# Thread: Green's Theorem - where did I go wrong?

1. ## Green's Theorem - where did I go wrong?

Let R be the region bounded by the curves:

$y=x^2-1$ and $y=-x^2+1$

Verify Green's Theorem in the plane for:

$\oint_{\partial R} (y^2+x)dx + (xy+1)dy=\int_{-1}^{1}\int_{x^2-1}^{-x^2+1}-ydydx$

$\int_{-1}^{1}-\frac{(-x^2+1)^2}{2}-(-\frac{(x^2-1)^2}{2})dx=\int_{-1}^{1}0dx$

Umm... not sure if I was supposed to end up here.

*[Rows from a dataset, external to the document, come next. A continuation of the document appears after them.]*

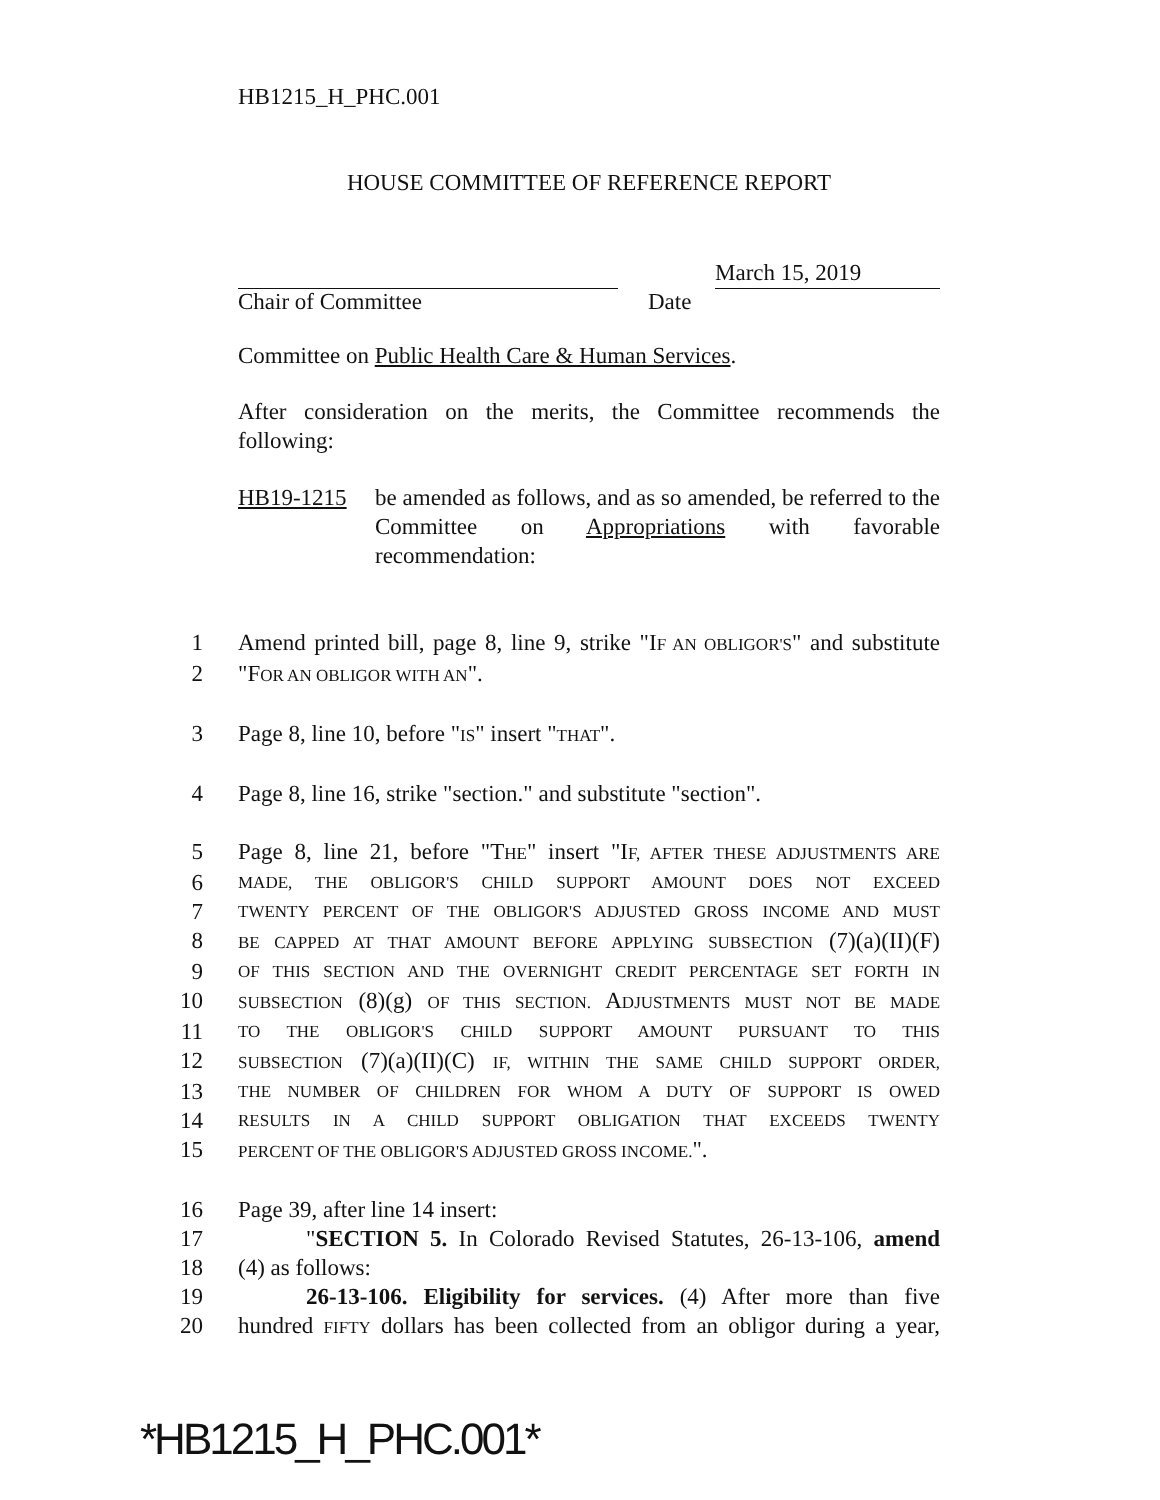HB1215_H_PHC.001
HOUSE COMMITTEE OF REFERENCE REPORT
March 15, 2019
Chair of Committee Date
Committee on Public Health Care & Human Services.
After consideration on the merits, the Committee recommends the following:
HB19-1215 be amended as follows, and as so amended, be referred to the Committee on Appropriations with favorable recommendation:
1
Amend printed bill, page 8, line 9, strike "IF AN OBLIGOR'S" and substitute
2
"FOR AN OBLIGOR WITH AN".
3
Page 8, line 10, before "IS" insert "THAT".
4
Page 8, line 16, strike "section." and substitute "section".
5
Page 8, line 21, before "THE" insert "IF, AFTER THESE ADJUSTMENTS ARE
6
MADE, THE OBLIGOR'S CHILD SUPPORT AMOUNT DOES NOT EXCEED
7
TWENTY PERCENT OF THE OBLIGOR'S ADJUSTED GROSS INCOME AND MUST
8
BE CAPPED AT THAT AMOUNT BEFORE APPLYING SUBSECTION (7)(a)(II)(F)
9
OF THIS SECTION AND THE OVERNIGHT CREDIT PERCENTAGE SET FORTH IN
10
SUBSECTION (8)(g) OF THIS SECTION. ADJUSTMENTS MUST NOT BE MADE
11
TO THE OBLIGOR'S CHILD SUPPORT AMOUNT PURSUANT TO THIS
12
SUBSECTION (7)(a)(II)(C) IF, WITHIN THE SAME CHILD SUPPORT ORDER,
13
THE NUMBER OF CHILDREN FOR WHOM A DUTY OF SUPPORT IS OWED
14
RESULTS IN A CHILD SUPPORT OBLIGATION THAT EXCEEDS TWENTY
15
PERCENT OF THE OBLIGOR'S ADJUSTED GROSS INCOME.".
16
Page 39, after line 14 insert:
17
"SECTION 5. In Colorado Revised Statutes, 26-13-106, amend
18
(4) as follows:
19
26-13-106. Eligibility for services. (4) After more than five
20
hundred FIFTY dollars has been collected from an obligor during a year,
*HB1215_H_PHC.001*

2. Would this make more sense:

$\int_{-1}^{1}\int_{0}^{-x^2+1}-ydydx+\int_{-1}^{1}+\int_{x^2-1}^{0}-ydydx$

or just:

$2\int_{-1}^{1}\int_{0}^{-x^2+1}-ydydx$

3. Originally Posted by MathSucker
Let R be the region bounded by the curves:

$y=x^2-1$ and $y=-x^2+1$

Verify Green's Theorem in the plane for:

$\oint_{\partial R} (y^2+x)dx + (xy+1)dy=\int_{-1}^{1}\int_{x^2-1}^{-x^2+1}-ydydx$

$\int_{-1}^{1}-\frac{(-x^2+1)^2}{2}-(-\frac{(x^2-1)^2}{2})dx=\int_{-1}^{1}0dx$

Umm... not sure if I was supposed to end up here.

You are right !

$\frac{\partial Q}{\partial x} - \frac{ \partial P }{\partial y}$

$= y - 2y = -y$

since the path is closed , the line integral $= \int\int_D -ydydx$

the region is $x^2 - 1 \leq y \leq -x^2 + 1 , -1 \leq x \leq 1$

Consider $y-coordinate ~of~ the ~center~ of ~mass~ = \frac{\int\int_D ydydx }{ area ~ of ~the ~region }$

But we know the y-coordinate of the center of mass of the region is zero

so the integral is zero too !

4. When these questions ask you to "verify green's theorem." Is it enough to just run the two equations through $\oint_{\partial R} P \, dx + Q \, dy$ and say "the answer is zero."

Or does it require some kind of explanation?